I wake up way before my seven a.m. alarm. I’m beyond excited, but before I jump out of bed I force myself to do my morning bed stretches and affirmations. This is something Garth made me start while I was injured. Here goes.
“My mind and body are in perfect balance. I am unlimited.”
Nice, right? Loving myself isn’t really up my alley, but I find this very empowering. It’s better than the mantra I used to have, which was “Get your fat ass out of bed.”
I know today is just a store-sponsored mini mud run, but to me it’s the Olympic Decathlon and the Super Bowl rolled into one and placed in a large bag of chips. My nerves are crack-a-lacking. I’m going back to the scene of my crushing defeat—my complete and utter breakdown in the face of physical challenge. That was a bad bad day. The only thing that could have made it worse would have been shitting myself while trying to get over the wall.
But today, that wall is mine. “My mind and body are in perfect balance. I am unlimited.”
I hoist my fat ass out of bed and drag it to the shower. Max is still sleeping.

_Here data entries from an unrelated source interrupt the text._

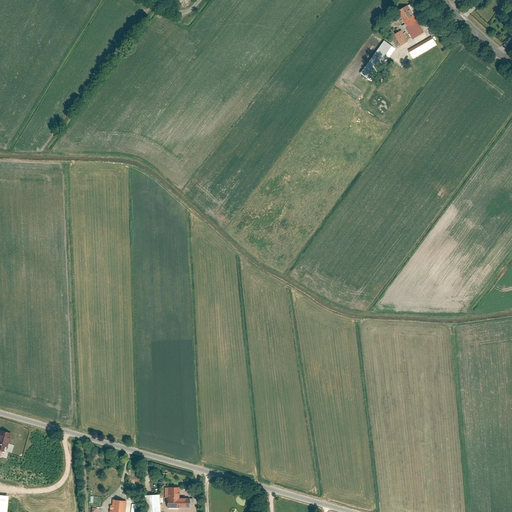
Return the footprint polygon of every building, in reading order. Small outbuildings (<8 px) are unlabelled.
[(398,12),(414,39),(423,34),(407,6),(398,12)] [(407,43),(402,33),(396,36),(401,46),(407,43)] [(430,48),(435,44),(431,38),(425,42),(428,46),(430,48)] [(428,46),(425,42),(410,51),(413,56),(428,46)] [(395,50),(385,43),(362,75),(372,82),(395,50)] [(1,430),(0,432),(0,452),(4,454),(6,448),(8,448),(12,434),(1,430)] [(168,487),(168,508),(189,508),(189,498),(179,498),(179,487),(168,487)] [(145,511),(160,511),(159,494),(145,495),(145,511)] [(125,511),(127,501),(112,499),(110,511),(125,511)]
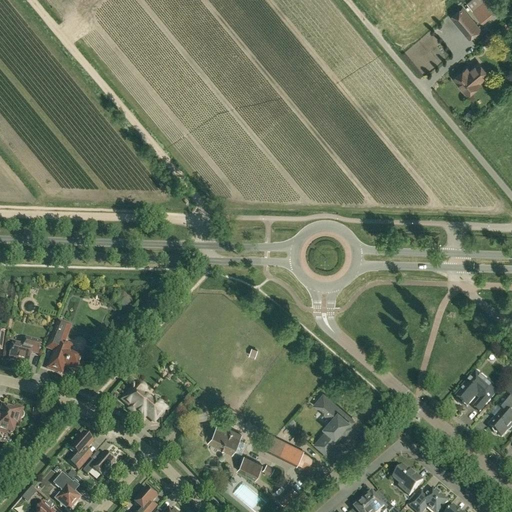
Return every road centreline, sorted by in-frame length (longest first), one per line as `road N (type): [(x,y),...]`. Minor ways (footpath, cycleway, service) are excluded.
road 1 (track): [(205,220),(207,209),(30,0)]
road 2 (unclassified): [(511,197),(363,22)]
road 3 (residential): [(511,487),(350,347)]
road 4 (tertiary): [(0,252),(209,260)]
road 5 (track): [(0,213),(205,220)]
road 6 (tertiary): [(203,246),(0,239)]
road 7 (residential): [(0,380),(85,409),(150,453)]
road 8 (tertiary): [(350,274),(511,269)]
road 9 (tertiary): [(511,255),(352,246)]
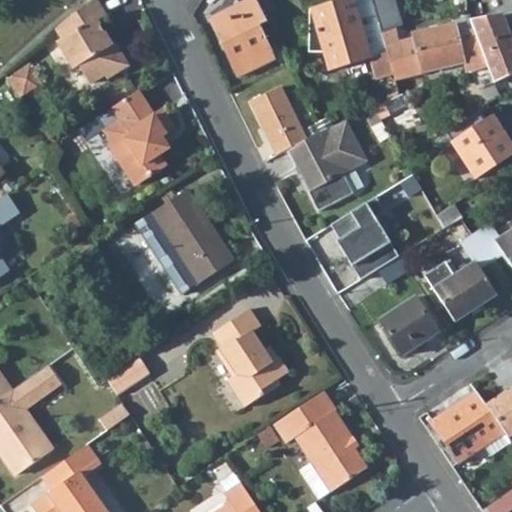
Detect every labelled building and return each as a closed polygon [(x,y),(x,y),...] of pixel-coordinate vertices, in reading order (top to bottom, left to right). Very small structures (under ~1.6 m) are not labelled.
[(56,42),(72,69),(78,66),(88,84),(104,75),(106,80),(129,66),(114,42),(110,44),(96,21),(105,16),(95,0),(71,16),(56,29),(61,39),(56,42)] [(258,25),(266,21),(256,0),(247,0),(209,18),(237,76),(274,58),(258,25)] [(385,44),(383,45),(369,0),(342,0),(311,9),(317,30),(308,33),(308,52),(324,52),(329,69),(370,56),(380,53),(379,48),(386,46),(385,44)] [(474,29),(458,32),(456,23),(413,33),(415,37),(399,41),(396,27),(403,25),(396,0),(371,0),(385,44),(386,46),(393,74),(395,78),(411,74),(469,61),(472,70),(488,65),(474,29)] [(317,30),(311,9),(309,10),(308,33),(317,30)] [(511,41),(509,41),(499,15),(471,20),(472,24),(474,29),(488,65),(494,82),(511,74),(511,41)] [(499,15),(509,41),(511,41),(502,15),(499,15)] [(456,23),(458,32),(474,29),(472,24),(468,25),(467,17),(457,18),(456,23)] [(386,46),(379,48),(380,53),(370,56),(376,79),(393,74),(386,46)] [(29,66),(12,77),(23,93),(35,86),(37,78),(29,66)] [(395,78),(399,94),(415,89),(411,74),(395,78)] [(23,93),(12,77),(7,80),(18,97),(23,93)] [(281,86),(250,102),(276,155),(286,150),(307,139),(281,86)] [(108,145),(132,185),(165,164),(158,154),(167,147),(160,136),(173,128),(163,110),(152,117),(137,91),(112,108),(95,119),(103,132),(110,144),(108,145)] [(372,108),(377,116),(396,107),(392,98),(372,108)] [(363,112),(381,141),(390,136),(377,116),(372,108),(363,112)] [(488,119),(482,123),(475,112),(446,131),(454,141),(453,142),(476,178),(511,154),(511,145),(505,134),(500,137),(488,119)] [(488,119),(500,137),(505,134),(493,116),(488,119)] [(316,123),(321,132),(333,126),(329,117),(316,123)] [(103,132),(95,119),(74,133),(82,145),(103,132)] [(307,139),(286,150),(295,168),(297,166),(310,190),(307,191),(319,212),(353,193),(342,171),(348,168),(349,170),(367,161),(346,120),(333,126),(321,132),(307,139)] [(421,189),(412,174),(376,197),(384,212),(421,189)] [(170,243),(197,284),(233,260),(187,190),(151,213),(170,243)] [(0,276),(8,271),(0,258),(0,237),(2,236),(0,233),(0,225),(20,213),(8,194),(0,199),(0,276)] [(376,197),(330,225),(339,239),(347,253),(345,255),(360,280),(398,256),(375,218),(384,212),(376,197)] [(444,228),(460,218),(452,205),(436,215),(444,228)] [(511,229),(500,238),(490,221),(471,234),(489,262),(503,253),(511,266),(511,229)] [(475,262),(479,269),(489,262),(471,234),(460,242),(474,263),(475,262)] [(67,252),(74,263),(95,249),(88,238),(67,252)] [(158,251),(185,292),(197,284),(170,243),(158,251)] [(400,256),(380,269),(389,283),(409,270),(400,256)] [(474,263),(458,273),(449,259),(424,275),(455,321),(496,294),(479,269),(475,262),(474,263)] [(416,347),(438,333),(414,297),(380,320),(401,351),(413,343),(416,347)] [(225,381),(243,408),(262,395),(260,391),(288,372),(278,357),(276,358),(271,361),(264,350),(252,332),(260,326),(249,309),(211,334),(220,349),(218,350),(235,375),(225,381)] [(401,351),(403,355),(416,347),(413,343),(401,351)] [(264,350),(271,361),(276,358),(269,347),(264,350)] [(105,379),(116,396),(149,374),(138,358),(105,379)] [(0,398),(11,391),(0,375),(0,398)] [(511,386),(485,405),(509,439),(511,436),(511,386)] [(0,450),(0,451),(17,474),(52,449),(11,391),(0,398),(0,450)] [(491,456),(511,442),(509,439),(485,405),(476,391),(431,422),(459,462),(483,445),(491,456)] [(330,492),(331,492),(367,470),(354,450),(349,442),(352,440),(334,412),(335,411),(323,392),(274,425),(286,444),(295,438),(311,463),(330,492)] [(98,420),(106,431),(129,415),(122,404),(98,420)] [(266,448),(278,441),(270,427),(258,435),(266,448)] [(349,442),(354,450),(359,447),(354,439),(352,440),(349,442)] [(230,457),(238,471),(260,457),(252,443),(230,457)] [(30,506),(34,511),(106,511),(82,477),(100,464),(86,445),(41,477),(51,491),(30,506)] [(299,471),(318,500),(330,492),(311,463),(299,471)] [(233,472),(219,481),(225,492),(240,483),(233,472)] [(259,511),(240,483),(225,492),(223,494),(228,502),(213,511),(259,511)] [(505,511),(511,508),(511,490),(482,511),(505,511)]
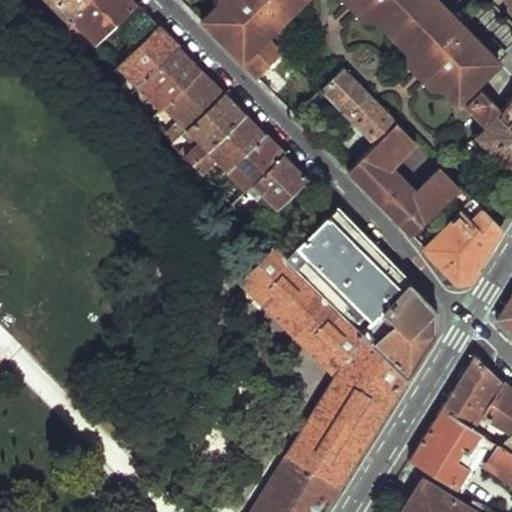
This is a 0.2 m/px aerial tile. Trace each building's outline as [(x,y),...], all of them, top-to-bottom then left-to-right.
[(56,0),(73,16),(89,0),(56,0)] [(136,0),(89,0),(73,16),(96,40),(118,19),(137,0),(136,0)] [(129,74),(118,85),(127,94),(179,43),(158,22),(137,0),(118,19),(140,40),(118,62),(129,74)] [(218,7),(204,20),(263,80),(288,56),(271,38),(308,0),(235,0),(223,13),(218,7)] [(217,0),(218,7),(223,13),(235,0),(217,0)] [(344,0),(368,25),(380,21),(387,15),(372,0),(344,0)] [(441,0),(372,0),(387,15),(380,21),(406,47),(412,41),(450,80),(444,87),(457,102),(500,58),(441,0)] [(511,0),(497,0),(495,2),(511,18),(511,0)] [(61,18),(56,23),(60,27),(62,28),(66,24),(61,18)] [(66,24),(62,28),(65,32),(70,28),(66,24)] [(406,47),(404,61),(432,89),(444,87),(450,80),(412,41),(406,47)] [(179,43),(127,94),(135,103),(150,89),(164,104),(203,67),(179,43)] [(341,65),(319,89),(346,114),(368,92),(341,65)] [(203,67),(164,104),(186,127),(225,90),(203,67)] [(198,140),(185,153),(194,161),(245,110),(225,90),(186,127),(198,140)] [(481,91),(465,108),(485,127),(476,137),(511,170),(511,96),(501,111),(481,91)] [(368,92),(346,114),(373,140),(394,118),(368,92)] [(245,110),(194,161),(202,170),(216,157),(226,167),(264,131),(245,110)] [(417,140),(394,118),(373,140),(370,144),(347,167),(391,211),(404,199),(393,187),(399,180),(387,169),(417,140)] [(237,178),(224,192),(233,200),(253,181),(284,150),(264,131),(226,167),(237,178)] [(284,150),(253,181),(277,205),(308,175),(284,150)] [(462,184),(441,163),(411,193),(399,180),(393,187),(404,199),(391,211),(412,232),(449,197),(456,190),(462,184)] [(456,190),(449,197),(461,208),(471,219),(485,206),(462,184),(456,190)] [(337,204),(287,255),(407,376),(423,351),(434,333),(437,328),(438,306),(359,227),(337,204)] [(461,208),(424,245),(459,280),(468,278),(503,223),(485,206),(471,219),(461,208)] [(336,374),(250,511),(321,511),(381,417),(407,376),(287,255),(278,245),(259,263),(246,251),(230,269),(336,374)] [(511,336),(511,293),(496,320),(511,336)] [(502,449),(511,436),(511,394),(475,356),(457,384),(440,411),(486,439),(493,444),(502,449)] [(409,460),(456,489),(486,439),(440,411),(424,436),(409,460)] [(511,455),(511,436),(502,449),(511,455)] [(511,455),(502,449),(493,444),(489,451),(493,454),(485,467),(511,485),(511,455)] [(492,511),(484,506),(476,503),(471,510),(422,482),(402,511),(492,511)] [(492,511),(509,511),(489,499),(484,506),(492,511)]
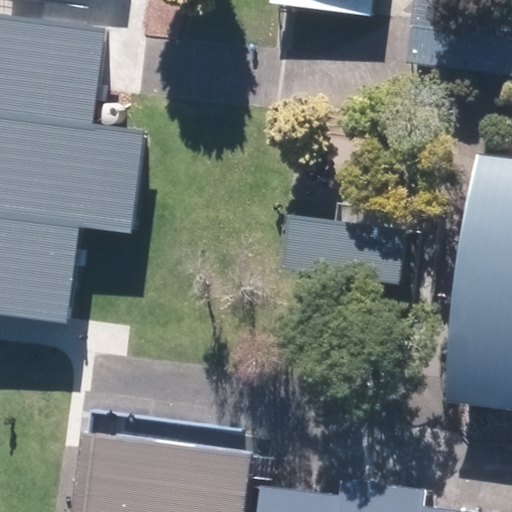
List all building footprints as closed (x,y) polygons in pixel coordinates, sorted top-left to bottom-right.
[(269,0),(269,2),(276,3),(370,15),(371,0),(269,0)] [(511,38),(445,30),(446,23),(449,0),(413,0),(405,61),(496,73),(511,74),(511,38)] [(0,312),(65,321),(66,313),(78,219),(129,226),(141,132),(134,131),(116,129),(90,126),(103,28),(0,14),(0,312)] [(98,108),(97,111),(97,115),(99,119),(102,122),(105,124),(109,124),(113,124),(116,122),(119,119),(121,115),(121,111),(120,108),(118,104),(115,102),(111,101),(108,100),(103,102),(100,104),(98,108)] [(511,157),(482,154),(471,152),(441,397),(511,405),(511,157)] [(405,229),(288,214),(281,269),(386,282),(399,284),(405,229)] [(81,433),(71,511),(443,511),(419,509),(421,492),(343,482),(341,498),(244,486),(248,453),(81,433)]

I can only assume Ron is already at the store supervising the setup. I don’t have to be there until nine.
God, I wish I had slept longer; I was up so late. I lean against the shower wall for support. As luck would have it, Ron and I chose last night to finally hash out Textgate. Things had certainly been lightening up between us, but we hadn’t had a real discussion about it. After I put Max to bed, I joined Ron in our bedroom and caught him reading something on my phone.
“Is that my phone?” I tried not to sound too indignant, because we’ve always had an open-phone policy in our marriage. But seeing him scrolling without even asking kind of set me on edge.
“Yeah, it is,” he answered without any guilt in his voice. “I was rereading those texts you had with Don.”
Okay, so we’re doing this. I girded my loins and jumped in.
“See anything you missed the first time around?” I asked.
“Yeah, a lot. You guys were really chatting it up.”
“Just about stupid stuff.” I walked over and sat on the bed beside him.
“I can see that.” He continued to look at my phone and not me.
I touched his arm. “Ron, I’m sorry. I really am.”
“I still don’t understand why you felt the need to have such a back-and-forth with this guy. Am I not interesting enough?”
I sighed. How could I say, “It’s not you, it’s me,” without sounding trite?
“Sweetie, this is all on me. You are more than enough of everything I could possibly want in life. But according to my mother, I’m having a bit of a midlife crisis.”
Finally Ron looked at me.
“What’s the crisis?”
“Uh, I’m forty-eight, my best years are behind me, and I’m going to be a grandmother.”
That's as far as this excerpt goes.